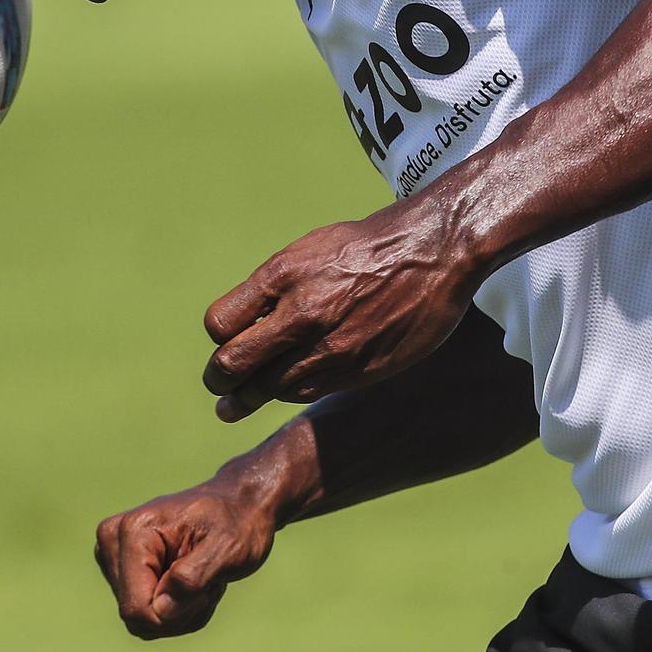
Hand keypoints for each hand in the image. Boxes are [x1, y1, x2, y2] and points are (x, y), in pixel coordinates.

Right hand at [93, 480, 277, 639]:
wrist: (238, 507)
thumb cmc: (236, 524)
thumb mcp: (227, 548)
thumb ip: (192, 579)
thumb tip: (160, 611)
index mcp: (133, 531)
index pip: (137, 607)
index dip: (176, 613)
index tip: (207, 585)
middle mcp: (113, 541)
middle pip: (137, 616)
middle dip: (179, 612)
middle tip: (209, 581)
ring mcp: (113, 555)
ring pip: (141, 620)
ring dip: (181, 613)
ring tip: (204, 580)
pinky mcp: (122, 570)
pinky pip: (146, 616)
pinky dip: (177, 611)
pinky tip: (194, 584)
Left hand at [202, 203, 474, 421]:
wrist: (433, 253)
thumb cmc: (367, 247)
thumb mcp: (309, 251)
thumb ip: (273, 290)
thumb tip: (242, 325)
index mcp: (284, 277)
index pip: (219, 326)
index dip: (220, 337)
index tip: (228, 339)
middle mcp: (302, 315)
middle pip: (232, 366)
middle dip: (220, 379)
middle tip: (219, 386)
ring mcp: (330, 348)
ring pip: (268, 388)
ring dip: (251, 395)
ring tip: (237, 403)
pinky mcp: (357, 371)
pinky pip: (306, 393)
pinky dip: (291, 392)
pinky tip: (289, 386)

DIRECTIONS FOR THIS TASK: Nothing but the lines from the start of the listing through the line with "ring mcp: (113, 555)" belongs in the answer, each one retyped exactly and without pictures.

RESPONSE BOX:
Hand keypoints for each hand in the image. Boxes are [x1, y1, x2, y2] and points are (x, y), in pixel coordinates.

Right hand at [93, 480, 277, 639]:
wrist: (238, 507)
thumb cmc: (236, 524)
thumb mcp: (227, 548)
thumb ip: (192, 579)
thumb tip: (160, 611)
index mcp: (133, 531)
index pip: (137, 607)
index dip: (176, 613)
index tip: (207, 585)
middle mcp: (113, 541)
middle pip: (137, 616)
middle dip: (179, 612)
middle tip: (209, 581)
ring mcp: (113, 555)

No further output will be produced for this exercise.